• Task item
Images in the data are to be skipped, while every line is restated exactly as written.

══════════

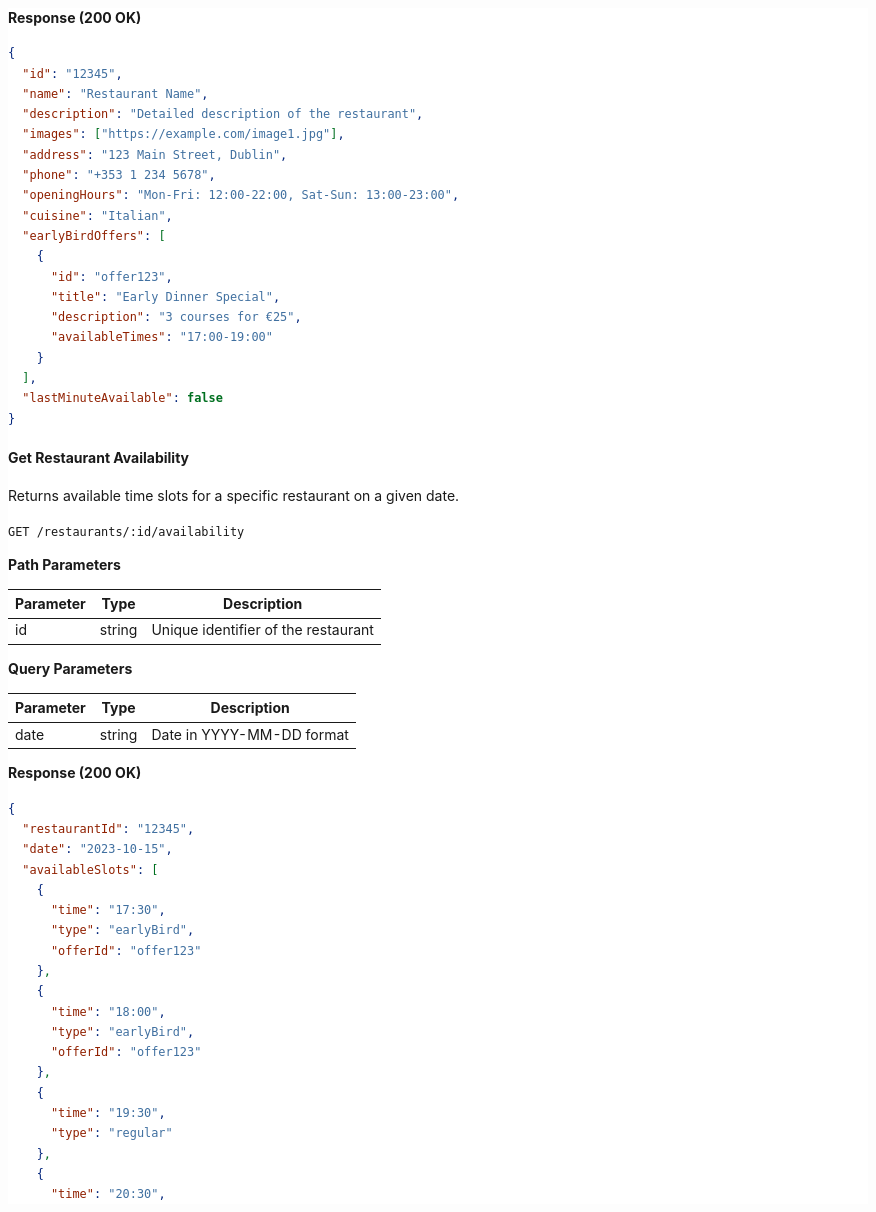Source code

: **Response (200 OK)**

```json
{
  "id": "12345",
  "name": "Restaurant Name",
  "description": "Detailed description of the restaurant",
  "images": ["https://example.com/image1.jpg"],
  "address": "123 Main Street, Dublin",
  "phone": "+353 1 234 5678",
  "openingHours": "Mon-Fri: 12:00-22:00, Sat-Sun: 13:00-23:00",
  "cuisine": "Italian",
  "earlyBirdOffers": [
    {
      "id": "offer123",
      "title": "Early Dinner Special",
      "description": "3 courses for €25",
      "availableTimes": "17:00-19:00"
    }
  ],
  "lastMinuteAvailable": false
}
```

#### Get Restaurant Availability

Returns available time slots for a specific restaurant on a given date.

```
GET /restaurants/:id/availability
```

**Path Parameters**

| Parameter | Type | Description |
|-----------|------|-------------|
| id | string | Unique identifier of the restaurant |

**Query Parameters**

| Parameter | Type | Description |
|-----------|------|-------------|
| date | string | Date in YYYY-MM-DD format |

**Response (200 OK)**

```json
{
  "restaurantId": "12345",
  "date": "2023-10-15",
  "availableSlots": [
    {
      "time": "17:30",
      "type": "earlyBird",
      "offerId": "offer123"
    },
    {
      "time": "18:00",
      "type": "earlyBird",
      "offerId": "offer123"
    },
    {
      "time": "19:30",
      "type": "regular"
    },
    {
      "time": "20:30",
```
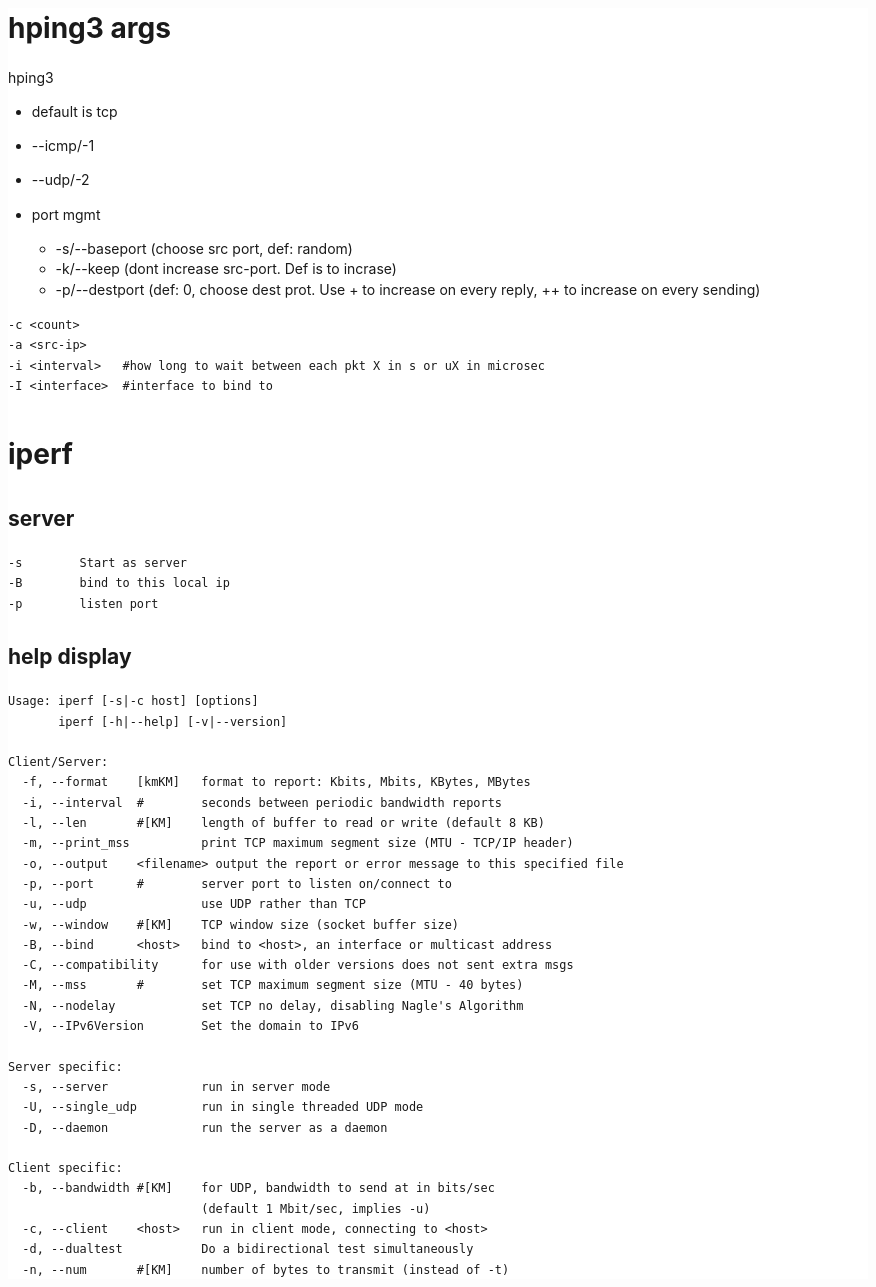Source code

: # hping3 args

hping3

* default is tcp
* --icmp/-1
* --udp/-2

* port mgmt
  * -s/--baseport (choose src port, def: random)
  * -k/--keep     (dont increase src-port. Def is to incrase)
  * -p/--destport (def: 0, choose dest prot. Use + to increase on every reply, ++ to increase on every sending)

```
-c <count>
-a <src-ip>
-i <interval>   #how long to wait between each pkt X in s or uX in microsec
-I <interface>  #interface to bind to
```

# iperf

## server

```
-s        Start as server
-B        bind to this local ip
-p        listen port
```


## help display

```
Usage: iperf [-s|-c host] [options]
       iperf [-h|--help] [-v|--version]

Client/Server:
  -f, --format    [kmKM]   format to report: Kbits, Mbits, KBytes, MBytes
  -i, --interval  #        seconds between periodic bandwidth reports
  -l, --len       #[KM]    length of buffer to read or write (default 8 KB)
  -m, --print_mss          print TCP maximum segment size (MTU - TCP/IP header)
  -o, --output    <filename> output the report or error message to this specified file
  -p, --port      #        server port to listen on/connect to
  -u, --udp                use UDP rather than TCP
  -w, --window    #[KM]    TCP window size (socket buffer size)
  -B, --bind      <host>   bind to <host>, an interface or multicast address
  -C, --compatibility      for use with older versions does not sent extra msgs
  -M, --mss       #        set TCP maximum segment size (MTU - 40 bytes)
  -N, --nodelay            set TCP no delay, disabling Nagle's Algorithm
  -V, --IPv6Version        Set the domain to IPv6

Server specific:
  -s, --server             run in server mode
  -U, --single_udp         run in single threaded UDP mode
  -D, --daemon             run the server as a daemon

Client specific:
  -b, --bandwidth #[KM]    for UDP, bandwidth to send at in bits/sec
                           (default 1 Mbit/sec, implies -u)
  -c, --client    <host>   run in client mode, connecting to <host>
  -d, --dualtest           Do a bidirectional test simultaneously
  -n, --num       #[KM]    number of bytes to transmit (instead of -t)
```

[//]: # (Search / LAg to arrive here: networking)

══════════

• Response
Source code

: **Response (200 OK)**

```json
{
  "id": "12345",
  "name": "Restaurant Name",
  "description": "Detailed description of the restaurant",
  "images": ["https://example.com/image1.jpg"],
  "address": "123 Main Street, Dublin",
  "phone": "+353 1 234 5678",
  "openingHours": "Mon-Fri: 12:00-22:00, Sat-Sun: 13:00-23:00",
  "cuisine": "Italian",
  "earlyBirdOffers": [
    {
      "id": "offer123",
      "title": "Early Dinner Special",
      "description": "3 courses for €25",
      "availableTimes": "17:00-19:00"
    }
  ],
  "lastMinuteAvailable": false
}
```

#### Get Restaurant Availability

Returns available time slots for a specific restaurant on a given date.

```
GET /restaurants/:id/availability
```

**Path Parameters**

| Parameter | Type | Description |
|-----------|------|-------------|
| id | string | Unique identifier of the restaurant |

**Query Parameters**

| Parameter | Type | Description |
|-----------|------|-------------|
| date | string | Date in YYYY-MM-DD format |

**Response (200 OK)**

```json
{
  "restaurantId": "12345",
  "date": "2023-10-15",
  "availableSlots": [
    {
      "time": "17:30",
      "type": "earlyBird",
      "offerId": "offer123"
    },
    {
      "time": "18:00",
      "type": "earlyBird",
      "offerId": "offer123"
    },
    {
      "time": "19:30",
      "type": "regular"
    },
    {
      "time": "20:30",
```
Source code

: # hping3 args

hping3

* default is tcp
* --icmp/-1
* --udp/-2

* port mgmt
  * -s/--baseport (choose src port, def: random)
  * -k/--keep     (dont increase src-port. Def is to incrase)
  * -p/--destport (def: 0, choose dest prot. Use + to increase on every reply, ++ to increase on every sending)

```
-c <count>
-a <src-ip>
-i <interval>   #how long to wait between each pkt X in s or uX in microsec
-I <interface>  #interface to bind to
```

# iperf

## server

```
-s        Start as server
-B        bind to this local ip
-p        listen port
```


## help display

```
Usage: iperf [-s|-c host] [options]
       iperf [-h|--help] [-v|--version]

Client/Server:
  -f, --format    [kmKM]   format to report: Kbits, Mbits, KBytes, MBytes
  -i, --interval  #        seconds between periodic bandwidth reports
  -l, --len       #[KM]    length of buffer to read or write (default 8 KB)
  -m, --print_mss          print TCP maximum segment size (MTU - TCP/IP header)
  -o, --output    <filename> output the report or error message to this specified file
  -p, --port      #        server port to listen on/connect to
  -u, --udp                use UDP rather than TCP
  -w, --window    #[KM]    TCP window size (socket buffer size)
  -B, --bind      <host>   bind to <host>, an interface or multicast address
  -C, --compatibility      for use with older versions does not sent extra msgs
  -M, --mss       #        set TCP maximum segment size (MTU - 40 bytes)
  -N, --nodelay            set TCP no delay, disabling Nagle's Algorithm
  -V, --IPv6Version        Set the domain to IPv6

Server specific:
  -s, --server             run in server mode
  -U, --single_udp         run in single threaded UDP mode
  -D, --daemon             run the server as a daemon

Client specific:
  -b, --bandwidth #[KM]    for UDP, bandwidth to send at in bits/sec
                           (default 1 Mbit/sec, implies -u)
  -c, --client    <host>   run in client mode, connecting to <host>
  -d, --dualtest           Do a bidirectional test simultaneously
  -n, --num       #[KM]    number of bytes to transmit (instead of -t)
```

[//]: # (Search / LAg to arrive here: networking)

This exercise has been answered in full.